My Analysis: Although it is a close call, I would not feel comfortable going forward with this case for a number of reasons.
In the first place, I would have to prove that the emergency department physician fell below the standard of care for ER doctors encountering a patient with these complaints and I would have to prove it by clear and convincing evidence. This is a particularly high standard of proof that has been set by the Arizona State Legislature to make it harder for patients injured by emergency department malpractice to win at trial. Here the ER doctor suspected a possible heart attack and ordered tests which may show its existence. The EKG was normal. However, as often as 30% of the time when a patient is having a heart attack, the EKG can be normal. This is especially true if the heart attack is not severe or if the EKG is performed early in the process. These normal EKG’s are referred to as false negatives. While the troponins were elevated, they were not very elevated. The patient reported tree trimming, which could account for his shoulder pain. His complaints at the ER were not classic for a heart attack and he seemed to improve while he was there.

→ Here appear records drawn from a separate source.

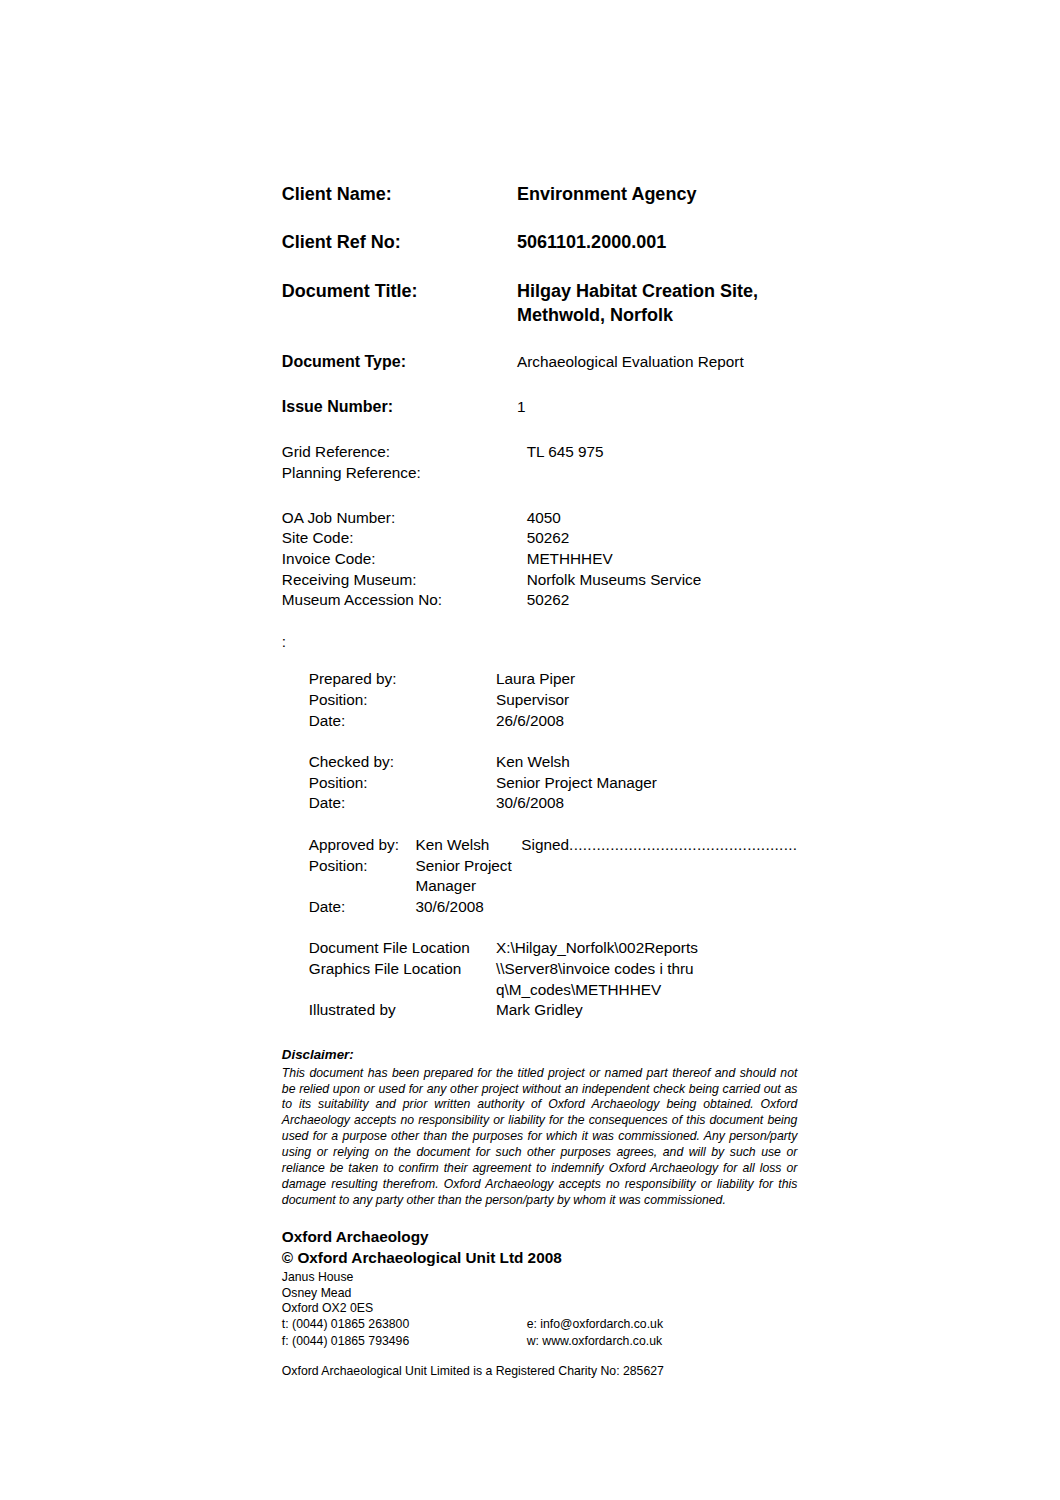Client Name:
Environment Agency
Client Ref No:
5061101.2000.001
Document Title:
Hilgay Habitat Creation Site, Methwold, Norfolk
Document Type:
Archaeological Evaluation Report
Issue Number:
1
| Grid Reference: | TL 645 975 |
| Planning Reference: | |
| OA Job Number: | 4050 |
| Site Code: | 50262 |
| Invoice Code: | METHHHEV |
| Receiving Museum: | Norfolk Museums Service |
| Museum Accession No: | 50262 |
:
| Prepared by: | Laura Piper | |
| Position: | Supervisor | |
| Date: | 26/6/2008 | |
| Checked by: | Ken Welsh | |
| Position: | Senior Project Manager | |
| Date: | 30/6/2008 | |
| Approved by: | Ken Welsh | Signed .................................................. |
| Position: | Senior Project Manager | |
| Date: | 30/6/2008 | |
| Document File Location | X:\Hilgay_Norfolk\002Reports |
| Graphics File Location | \\Server8\invoice codes i thru q\M_codes\METHHHEV |
| Illustrated by | Mark Gridley |
Disclaimer:
This document has been prepared for the titled project or named part thereof and should not be relied upon or used for any other project without an independent check being carried out as to its suitability and prior written authority of Oxford Archaeology being obtained. Oxford Archaeology accepts no responsibility or liability for the consequences of this document being used for a purpose other than the purposes for which it was commissioned. Any person/party using or relying on the document for such other purposes agrees, and will by such use or reliance be taken to confirm their agreement to indemnify Oxford Archaeology for all loss or damage resulting therefrom. Oxford Archaeology accepts no responsibility or liability for this document to any party other than the person/party by whom it was commissioned.
Oxford Archaeology
© Oxford Archaeological Unit Ltd 2008
Janus House
Osney Mead
Oxford OX2 0ES
| t: (0044) 01865 263800 | e: info@oxfordarch.co.uk |
| f: (0044) 01865 793496 | w: www.oxfordarch.co.uk |
Oxford Archaeological Unit Limited is a Registered Charity No: 285627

Secondly, it appears the prospective client has made an excellent recovery. In my experience, when patients make a good recovery, the jury is very reluctant to find against the doctor. Even if the jury were to find in favor of the prospective client, the good recovery means that the damages awarded would likely not be sufficient to make the case viable. Because the Arizona legislature allows medical malpractice defendants to inform the jury that the medical bills were paid by insurance, juries typically do not include those medical bills in any award they make. The case will be an expensive one to put on and would need to have a likely jury award of at least $350,000 to make it worthwhile. Such an award is unlikely here.
Lastly, I am very concerned that, after he returned home from the ER, the client’s pain got worse but he refused to return to the hospital. Juries view failure to follow instructions in a very dim light. If the jury did find in favor of the prospective client in spite of his failure to follow the discharge instructions, it would likely assign him a substantial portion of fault, which would reduce any damage award the jury might make.
I don’t do a prospective client any favors if I accept a case that is not likely to be successful. While I advance all of the costs and do not get reimbursed for them unless I make a recovery for the client, the client faces risks from a failed case as well. The client has to put up with two years of worrying about the case and then must spend two or three weeks of his life in a courtroom listening to a team of defense lawyers speak ill of him. Finally, if we lose the case, the court will impose cost judgments against the client. These can be many, many thousands of dollars and will be the sole responsibility of the client. For my sake and that of the prospective client, I need to do a good job of deciding case or no case.